That's because there is no info dumping going on here. It's all action and the character's inner dialogue. He wakes up, splashes some water on his face, then demonstrates just how hung over he is by assuming that the world has flipped rather than he simply woke up at an indecently late hour. I read it as a kind of humour. But there's certainly not enough information here for it to be considered an info dump.


----------



## Davekyn (Oct 27, 2014)

popsprocket said:


> That's because there is no info dumping going on here. It's all action and the character's inner dialogue. He wakes up, splashes some water on his face, then demonstrates just how hung over he is by assuming that the world has flipped rather than he simply woke up at an indecently late hour. I read it as a kind of humour. But there's certainly not enough information here for it to be considered an info dump.



Unecssary: 

I went on to say:


"Perhaps because you have used Character dialogue and action, which I am yet to do."

No further explanation needed.  

I think a new skin could go both ways here.

Good day to you Sir.


----------



## popsprocket (Oct 27, 2014)

Davekyn said:


> Unecssary:
> 
> I went on to say:
> 
> ...



I explained myself because you are clearly still fuzzy on the jargon that gets used. 

First of all, what I said stands. No one mentioned info dumping because it doesn't apply here. It's not just some arbitrary bit of feedback that we leave on every story that gets posted.

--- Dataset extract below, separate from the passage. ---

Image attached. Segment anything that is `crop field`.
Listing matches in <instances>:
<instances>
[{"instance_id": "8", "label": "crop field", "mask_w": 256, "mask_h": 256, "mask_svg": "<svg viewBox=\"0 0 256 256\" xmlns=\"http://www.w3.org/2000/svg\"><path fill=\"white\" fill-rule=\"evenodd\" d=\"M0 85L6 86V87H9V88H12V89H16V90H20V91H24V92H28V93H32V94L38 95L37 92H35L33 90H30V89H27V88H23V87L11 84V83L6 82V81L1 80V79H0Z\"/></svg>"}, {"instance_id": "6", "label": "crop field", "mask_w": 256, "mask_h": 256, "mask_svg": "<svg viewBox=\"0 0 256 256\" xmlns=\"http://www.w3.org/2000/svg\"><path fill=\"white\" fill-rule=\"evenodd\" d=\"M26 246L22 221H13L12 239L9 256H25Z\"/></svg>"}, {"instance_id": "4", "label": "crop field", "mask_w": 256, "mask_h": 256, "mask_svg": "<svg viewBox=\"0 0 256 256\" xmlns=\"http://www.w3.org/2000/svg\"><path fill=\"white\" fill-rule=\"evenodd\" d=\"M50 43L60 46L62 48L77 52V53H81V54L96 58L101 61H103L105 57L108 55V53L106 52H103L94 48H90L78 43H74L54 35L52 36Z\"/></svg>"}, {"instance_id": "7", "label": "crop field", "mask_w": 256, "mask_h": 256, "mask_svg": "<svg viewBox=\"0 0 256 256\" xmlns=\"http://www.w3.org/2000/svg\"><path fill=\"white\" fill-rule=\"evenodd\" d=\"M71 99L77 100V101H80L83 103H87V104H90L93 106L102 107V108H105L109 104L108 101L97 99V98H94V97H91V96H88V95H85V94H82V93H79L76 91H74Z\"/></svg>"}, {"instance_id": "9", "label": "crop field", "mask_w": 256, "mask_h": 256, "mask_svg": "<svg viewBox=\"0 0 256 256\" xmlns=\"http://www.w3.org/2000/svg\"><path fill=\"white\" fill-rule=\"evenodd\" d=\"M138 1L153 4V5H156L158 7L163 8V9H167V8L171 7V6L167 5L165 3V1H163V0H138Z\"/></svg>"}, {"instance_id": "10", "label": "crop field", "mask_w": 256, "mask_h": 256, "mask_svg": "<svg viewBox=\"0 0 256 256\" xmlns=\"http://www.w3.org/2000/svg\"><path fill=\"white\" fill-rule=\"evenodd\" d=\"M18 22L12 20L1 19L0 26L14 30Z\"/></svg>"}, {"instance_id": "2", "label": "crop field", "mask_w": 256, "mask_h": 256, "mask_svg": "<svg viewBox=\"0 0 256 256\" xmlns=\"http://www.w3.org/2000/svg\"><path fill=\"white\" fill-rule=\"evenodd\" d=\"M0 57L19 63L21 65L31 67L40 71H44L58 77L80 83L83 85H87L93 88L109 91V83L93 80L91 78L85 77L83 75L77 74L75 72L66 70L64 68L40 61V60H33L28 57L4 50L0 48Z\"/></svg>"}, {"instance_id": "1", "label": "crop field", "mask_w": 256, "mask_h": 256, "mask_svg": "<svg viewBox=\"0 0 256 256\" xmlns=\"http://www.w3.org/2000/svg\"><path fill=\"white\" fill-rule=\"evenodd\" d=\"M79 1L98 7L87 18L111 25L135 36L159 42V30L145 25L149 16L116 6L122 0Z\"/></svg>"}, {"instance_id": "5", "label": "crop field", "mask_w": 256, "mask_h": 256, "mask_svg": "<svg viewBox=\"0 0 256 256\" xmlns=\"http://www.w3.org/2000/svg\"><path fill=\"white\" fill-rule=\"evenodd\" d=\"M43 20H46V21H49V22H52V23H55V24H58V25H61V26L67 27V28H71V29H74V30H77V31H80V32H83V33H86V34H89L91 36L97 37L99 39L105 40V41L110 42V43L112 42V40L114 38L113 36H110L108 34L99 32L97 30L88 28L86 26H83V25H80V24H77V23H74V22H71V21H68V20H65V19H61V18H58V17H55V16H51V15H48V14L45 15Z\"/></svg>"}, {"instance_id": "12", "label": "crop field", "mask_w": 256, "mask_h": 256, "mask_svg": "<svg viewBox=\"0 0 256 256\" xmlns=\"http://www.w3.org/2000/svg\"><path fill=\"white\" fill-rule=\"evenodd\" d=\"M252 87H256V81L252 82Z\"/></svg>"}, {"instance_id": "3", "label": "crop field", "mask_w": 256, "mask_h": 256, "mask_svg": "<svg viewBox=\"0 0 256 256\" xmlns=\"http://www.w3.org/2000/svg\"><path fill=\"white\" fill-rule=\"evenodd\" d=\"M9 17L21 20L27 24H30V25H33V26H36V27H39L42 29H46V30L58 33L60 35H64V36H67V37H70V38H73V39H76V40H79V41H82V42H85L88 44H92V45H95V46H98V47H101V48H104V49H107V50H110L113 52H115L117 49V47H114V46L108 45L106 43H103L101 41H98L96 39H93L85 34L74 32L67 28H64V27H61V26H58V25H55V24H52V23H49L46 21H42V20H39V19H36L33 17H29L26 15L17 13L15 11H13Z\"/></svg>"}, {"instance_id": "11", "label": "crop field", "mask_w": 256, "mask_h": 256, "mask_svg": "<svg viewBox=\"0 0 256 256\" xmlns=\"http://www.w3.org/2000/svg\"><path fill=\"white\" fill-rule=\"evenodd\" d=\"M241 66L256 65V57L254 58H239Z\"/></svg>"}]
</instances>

Second of all, info dumping has vey little to do with character action and dialogue/inner monologue. In fact, a piece written with adequate character action and dialogue can _still_ be an info dump, and, by the same token, a piece with zero character action or dialogue might not be an info dump. It all depends on the amount and type of information being relayed to the reader and the relevance to the current happenings in the story.


----------



## Davekyn (Oct 27, 2014)

Sorry I must of got confused with the your following statement after I asked specifically what info dumping was -> in another thread. Part of your response:
_
"I guess I would say it's telling the story, or at least, a discrete portion of it, using exposition without character action or dialogue."

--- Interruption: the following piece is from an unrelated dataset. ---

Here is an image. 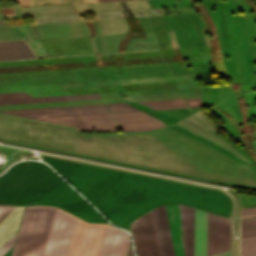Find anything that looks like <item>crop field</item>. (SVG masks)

_...and yet here you are still dragging it on with information that to the contrary of your earlier statements.  
___________________________________________


My apologies for the thread being high jacked Human Yo Yo. 

So much conflicting information out there.  Best of luck with your endeavors. 

Adios.


----------



## HumanYoYo (Oct 28, 2014)

Thank you everyone for the feedback!

Couple things:
Yes, I agree completely - the sentences are waaaaay too long. Sometimes I just like to type whatever comes to mind in a stream-of-consciousness kinda way. Usually that means the sentences come out with a million apostrophes, just stringing on phrase after phrase. It's actually more of an exercise for me to figure out what kind of character I am dealing with. And I'm not trying to use this as an excuse, but I wasn't exactly in my right mind when writing this... :shock: 

The whole flipped world thing was a joke. He's just hung-over.

As for where this story is going. Well, it's actually an idea a friend and I came up with, about a carpenter (or farmer, haven't decided yet) who leaves his home and runs away after killing the lord of the manor (it takes place in a feudalistic society). I haven't figured out if it's going to be a realistic world, or a more fantasy world.


----------